TASK DIRECTIONS: From the entries that follow, copy each line containing the word "chair".

DATA RECORDS:
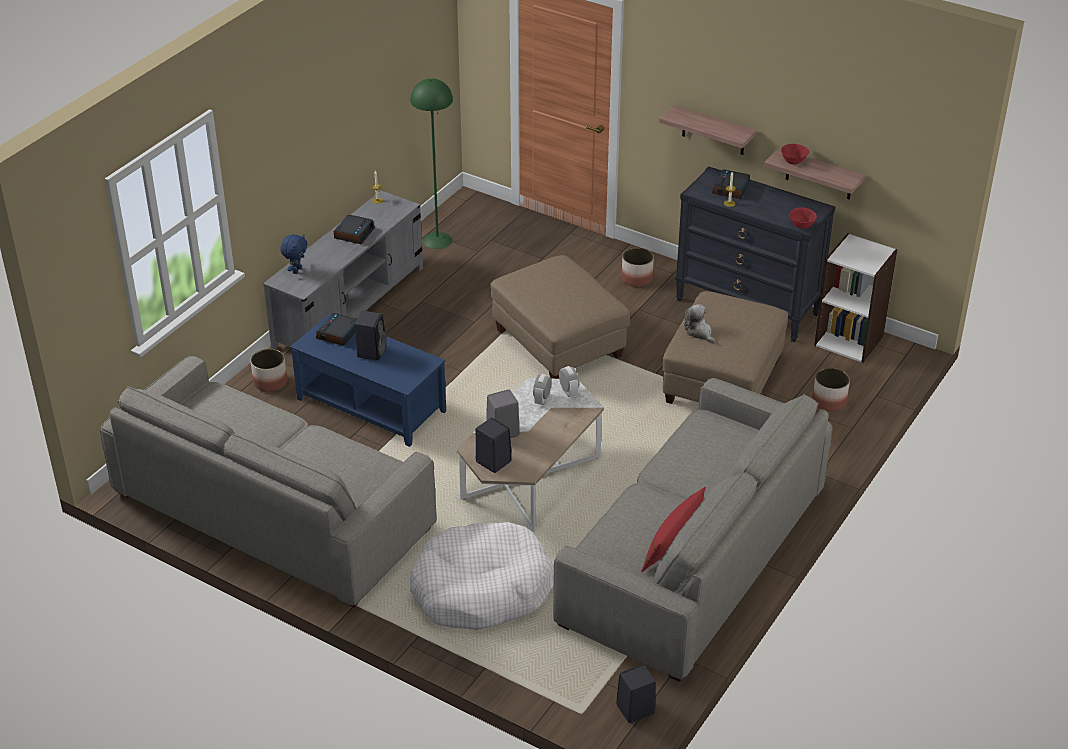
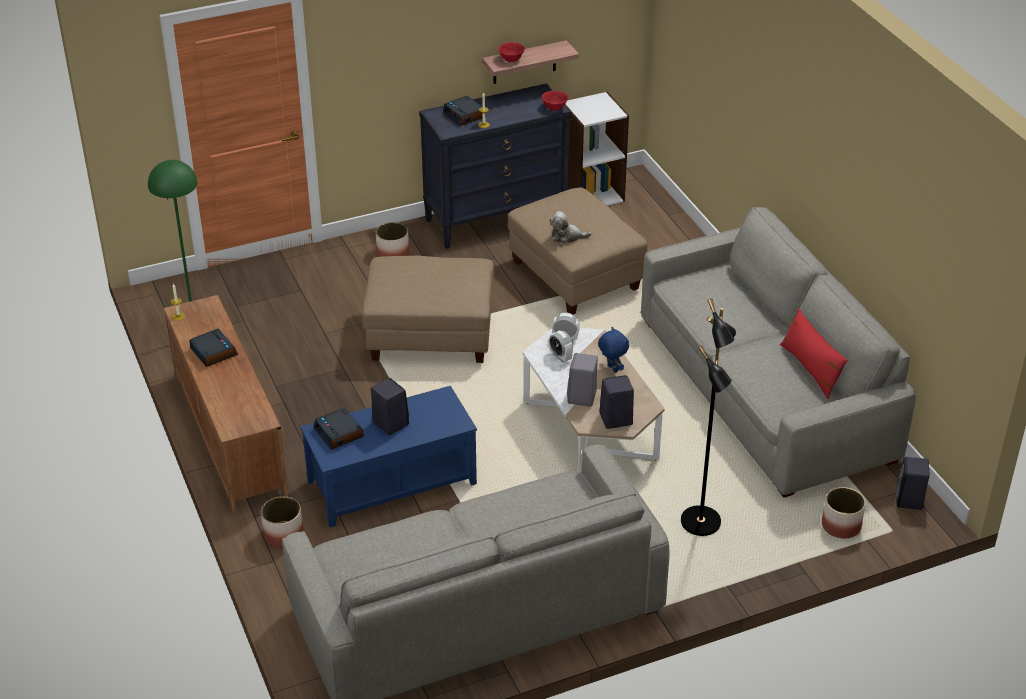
camera: 55 degrees left, 0 degrees up
grey tv stand [263,191,423,349] -> brown tv stand [164,295,289,513]
blue plush toy [280,234,308,274] -> blue plush toy moved to [598,327,629,373]
white dog bed [410,522,554,630] -> black floor lamp [681,298,736,536]
shelf [659,105,757,155] -> none
planter [812,368,850,412] -> planter moved to [822,487,866,538]

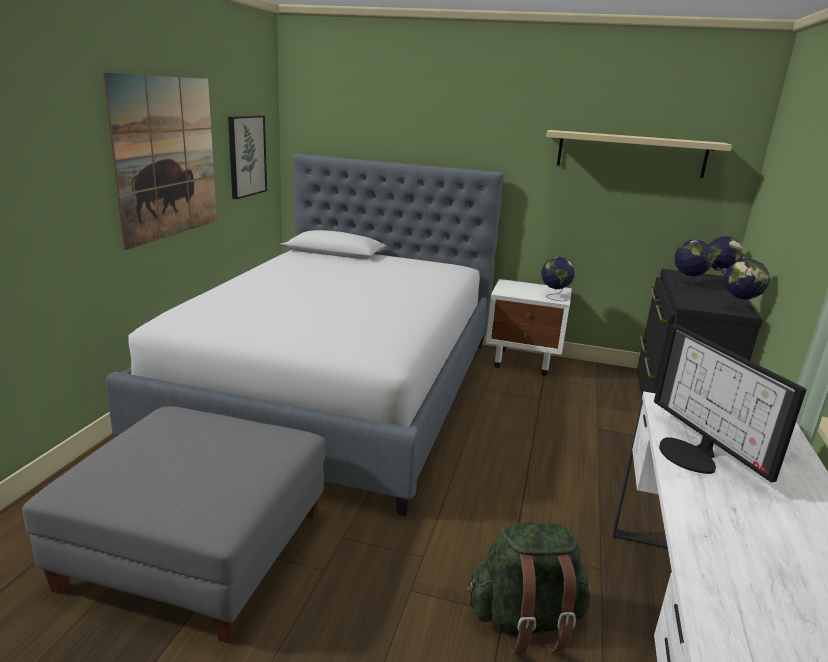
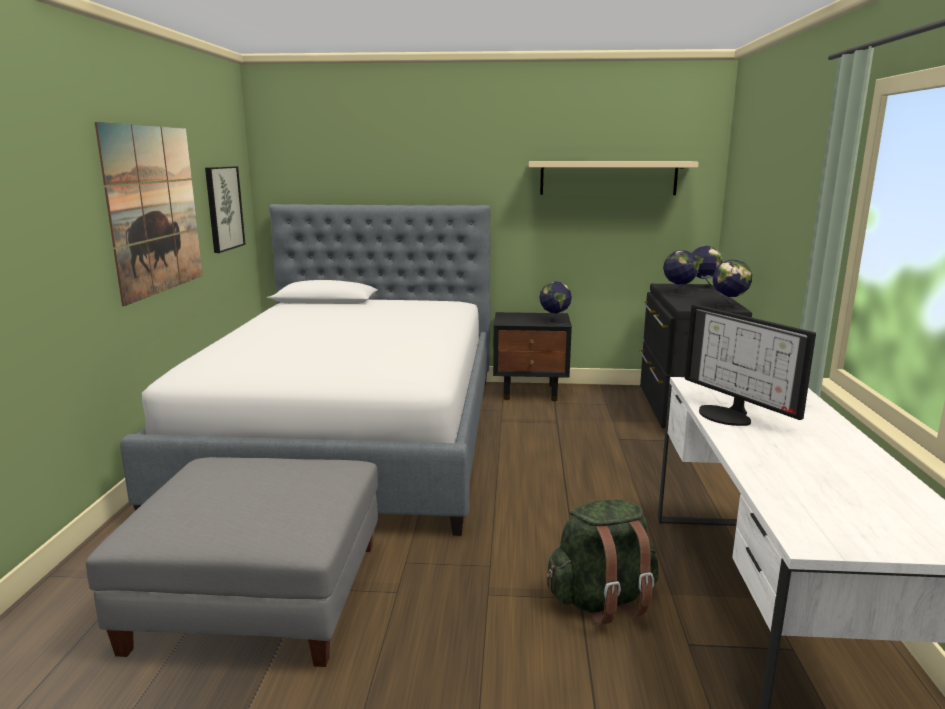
camera: 10 degrees left, 5 degrees down
white nightstand [486,279,572,376] -> black nightstand [493,312,572,401]

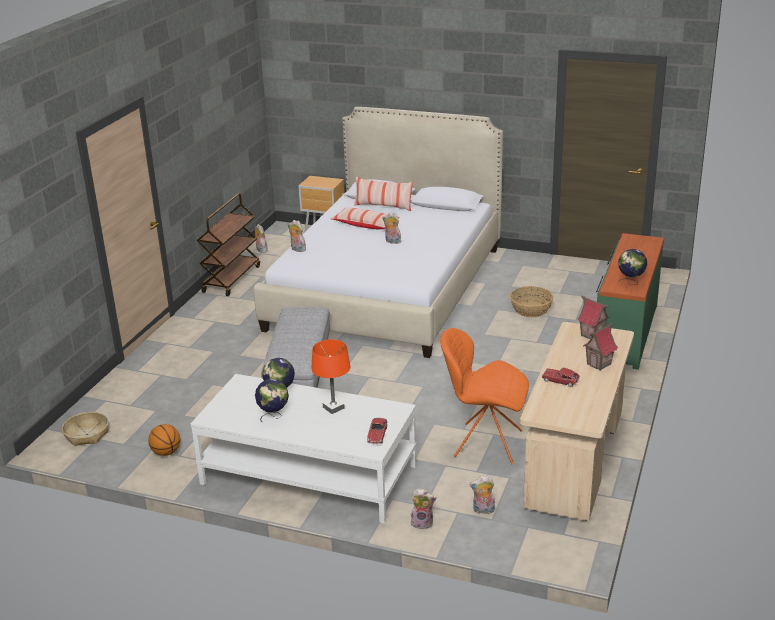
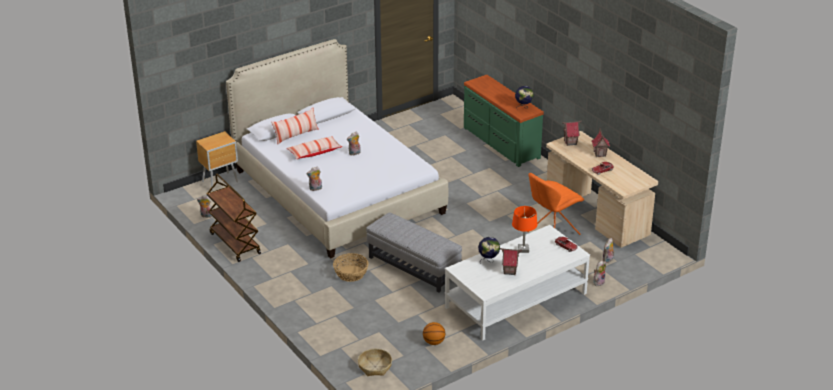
camera: 55 degrees left, 5 degrees up
globe [255,379,289,422] -> toy house [500,248,522,275]
basket [510,286,553,317] -> basket moved to [333,253,369,282]

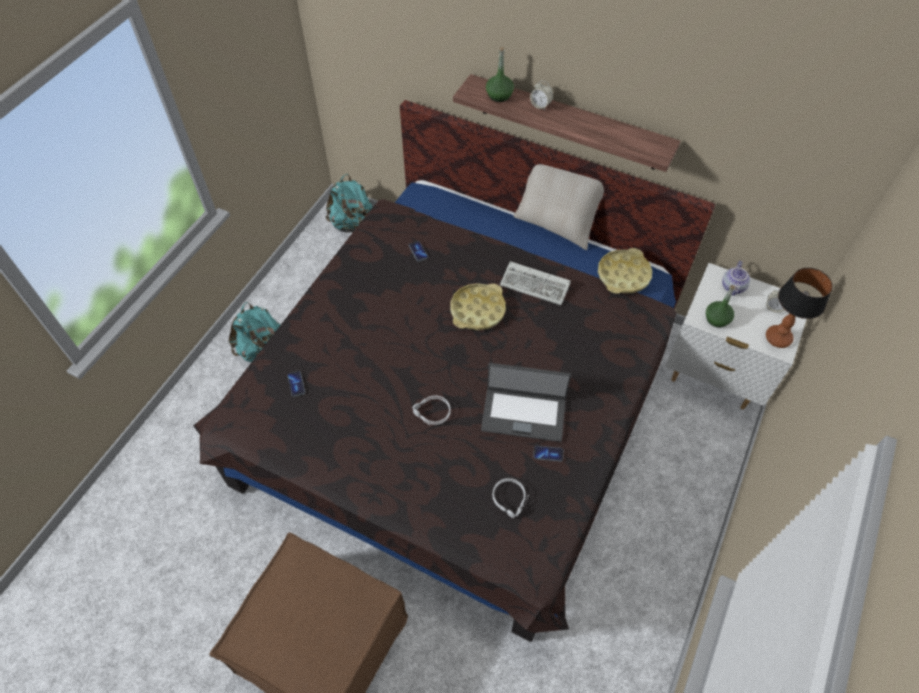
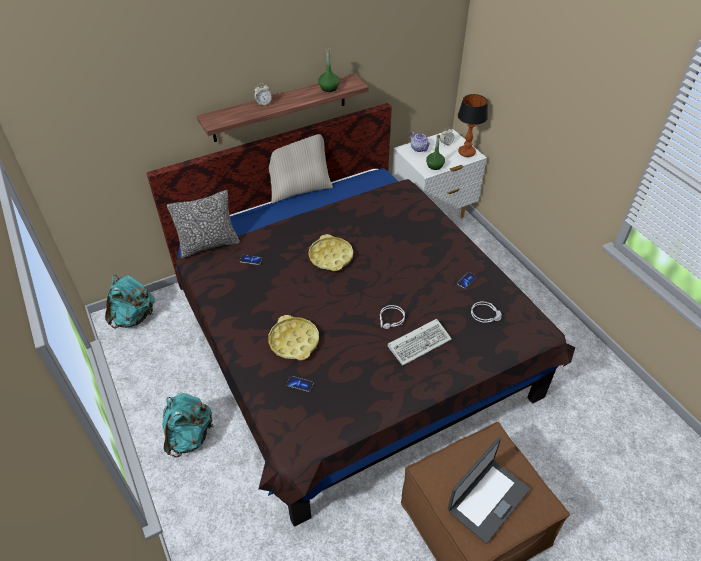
camera: 55 degrees left, 10 degrees down
laptop [481,363,571,442] -> laptop moved to [448,437,530,544]
green bottle [486,47,514,102] -> green bottle moved to [318,48,340,92]
keyboard [500,261,571,305] -> keyboard moved to [388,319,452,366]
yellow tray [598,248,652,294] -> yellow tray moved to [268,315,319,360]
none -> pillow [167,190,240,258]

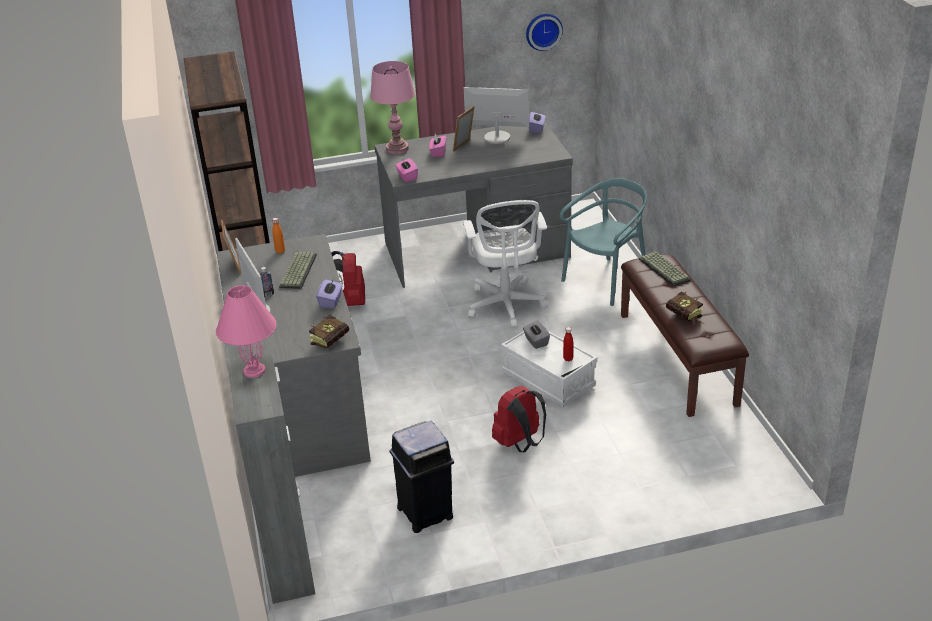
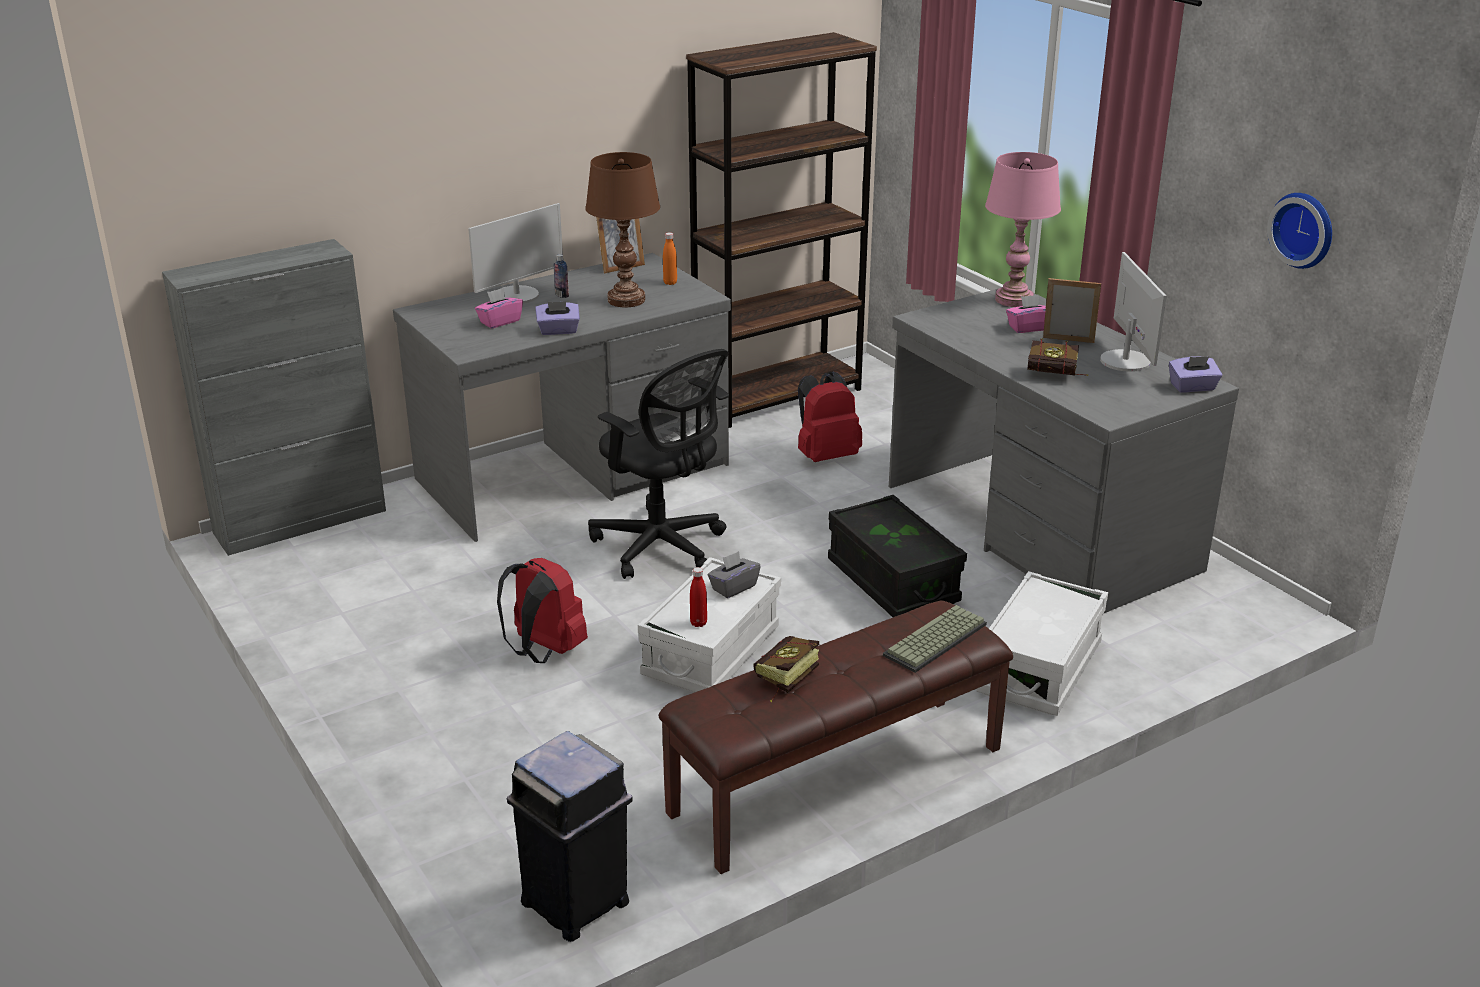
camera: 70 degrees right, 5 degrees down
pink table lamp [216,285,276,378] -> none
keyboard [279,252,317,289] -> brown table lamp [585,152,660,307]
book [309,315,349,348] -> book moved to [1027,338,1088,376]
black trash can [390,421,454,533] -> black trash can moved to [507,731,633,942]
pink tissue box [395,158,418,182] -> pink tissue box moved to [475,288,523,329]
white office chair [463,200,549,329] -> black storage box [828,495,967,617]
turquoise chair [560,178,647,306] -> white storage box [976,571,1108,716]
none -> black office chair [588,349,729,579]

OUTPUT FOR THIS TASK:
white office chair [463,200,549,329] -> black storage box [828,495,967,617]
turquoise chair [560,178,647,306] -> white storage box [976,571,1108,716]
none -> black office chair [588,349,729,579]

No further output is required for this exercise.